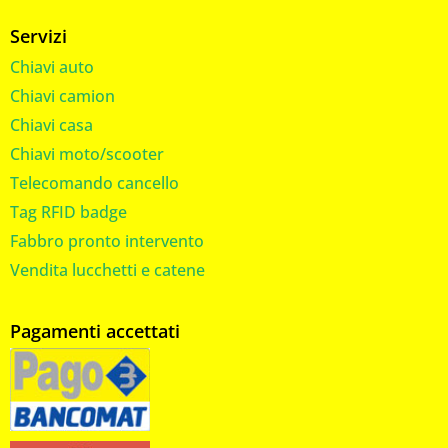
Servizi
Chiavi auto
Chiavi camion
Chiavi casa
Chiavi moto/scooter
Telecomando cancello
Tag RFID badge
Fabbro pronto intervento
Vendita lucchetti e catene
Pagamenti accettati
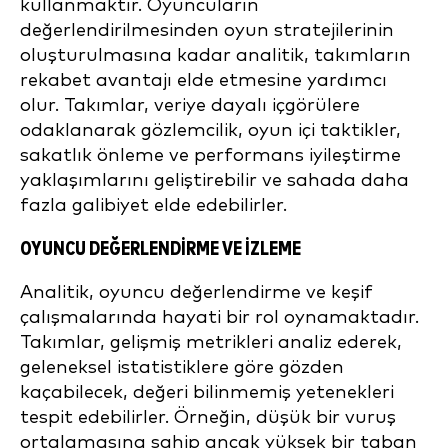
kullanmaktır. Oyuncuların
değerlendirilmesinden oyun stratejilerinin
oluşturulmasına kadar analitik, takımların
rekabet avantajı elde etmesine yardımcı
olur. Takımlar, veriye dayalı içgörülere
odaklanarak gözlemcilik, oyun içi taktikler,
sakatlık önleme ve performans iyileştirme
yaklaşımlarını geliştirebilir ve sahada daha
fazla galibiyet elde edebilirler.
OYUNCU DEĞERLENDIRME VE İZLEME
Analitik, oyuncu değerlendirme ve keşif
çalışmalarında hayati bir rol oynamaktadır.
Takımlar, gelişmiş metrikleri analiz ederek,
geleneksel istatistiklere göre gözden
kaçabilecek, değeri bilinmemiş yetenekleri
tespit edebilirler. Örneğin, düşük bir vuruş
ortalamasına sahip ancak yüksek bir taban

- [Task to carry out]: Which rows above contain the string "elde"? Copy each of those rows in full.

- [Written solution]:
rekabet avantajı elde etmesine yardımcı
fazla galibiyet elde edebilirler.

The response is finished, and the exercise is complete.